Tweeting in the social-networking sense has become so pervasive that the Oxford English Dictionary has broken one of its own rules to add new meanings for "tweet" as both a noun and a verb.
"It seems to be catching on," wrote John Simpson, chief editor of the dictionary that bills itself as "the definitive record of the English language."
Traditionally, a new word needs to be in use for 10 years before the dictionary will consider it for inclusion, Simpson acknowledged in his online commentary for the dictionary's June 2013 update.
Nevertheless, both the noun that means "a posting made on the social networking service Twitter" and the verb that means "to post on Twitter" have just been added to the dictionary, Simpson wrote under the subhead "Quiet announcement."

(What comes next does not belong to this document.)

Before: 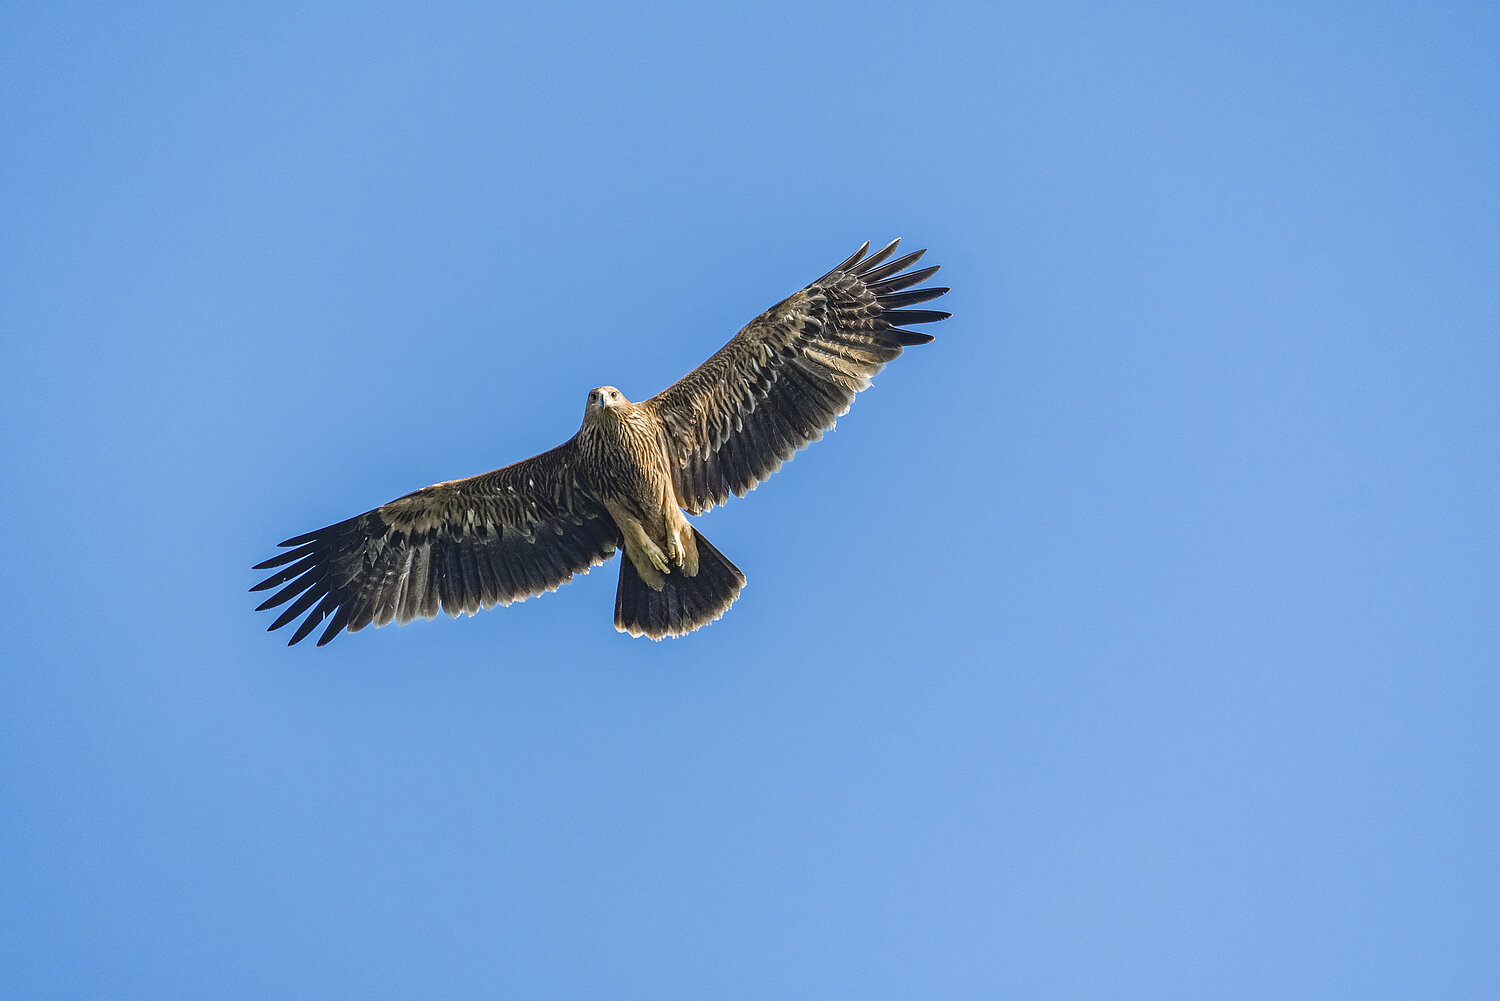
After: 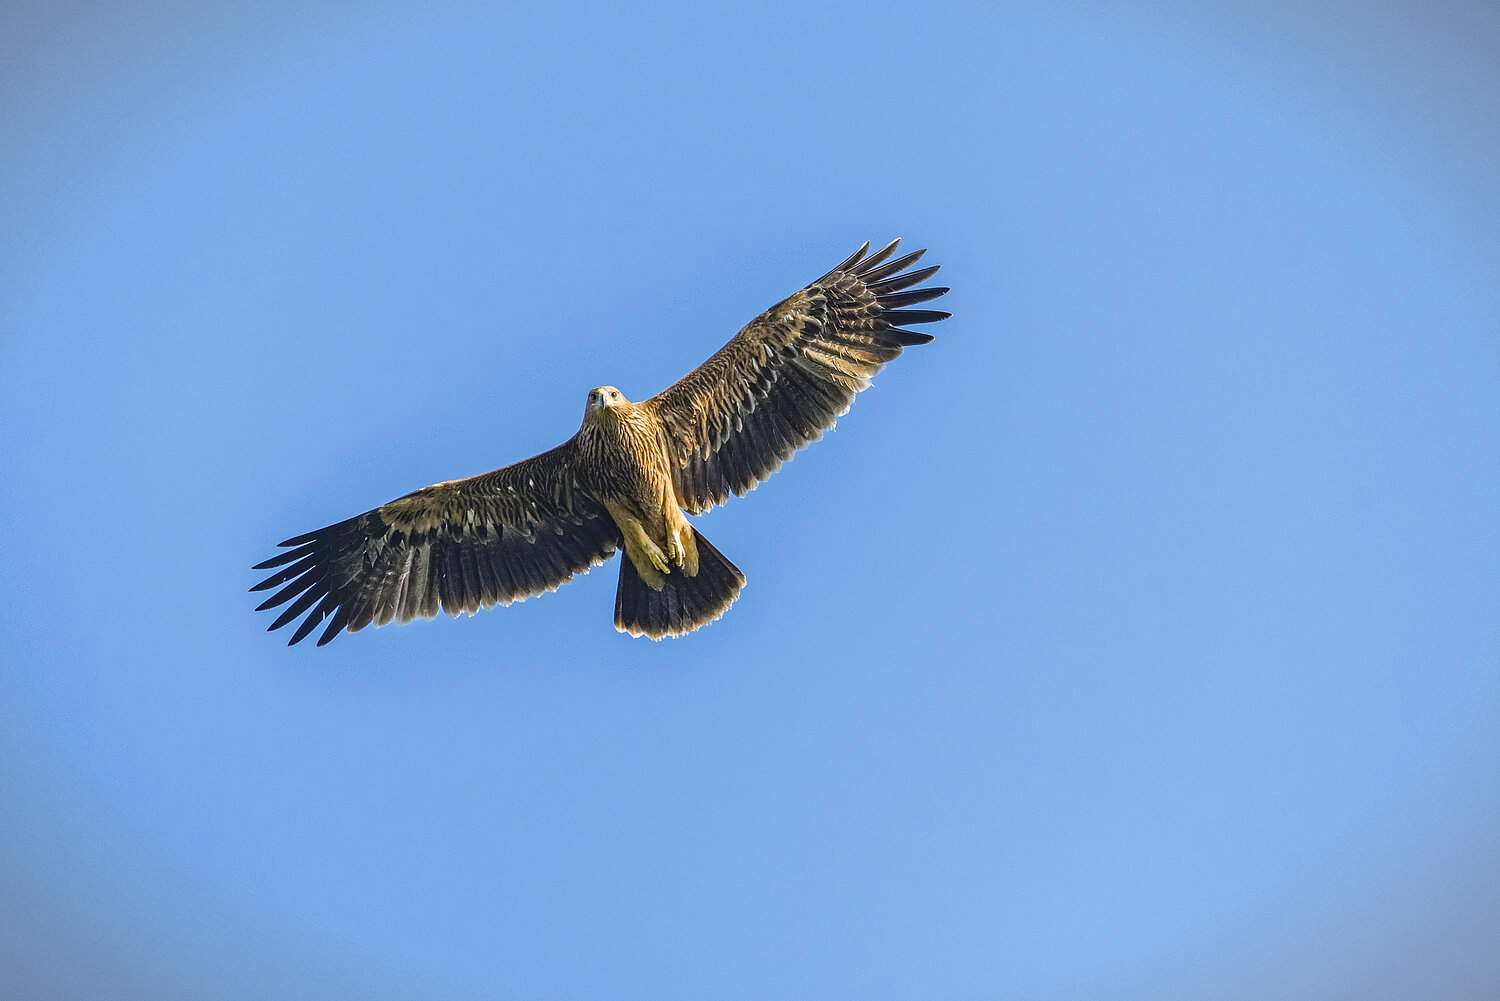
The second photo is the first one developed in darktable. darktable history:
color zones: curves: ch0 [(0.224, 0.526) (0.75, 0.5)]; ch1 [(0.055, 0.526) (0.224, 0.761) (0.377, 0.526) (0.75, 0.5)]
vignetting: fall-off start 100.82%, brightness -0.475, width/height ratio 1.324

The new entries appear below more traditional definitions of the word such as "a brief high-pitched sound or call made by a small bird" and "to communicate (something) with a brief high-pitched sound or call" in the dictionary, which was started more than 150 years ago.
The social networking service Twitter launched less than seven years ago, in July 2006.
"Tweet" was not included in the official full list of new word entries, sub-entries or new senses for June 2013. However, a large number of other terms pertaining to technology were, including live blog, mouseover, interoperability. Other new words this month include flash mob, fracking, headcuck, mochaccino and kombucha.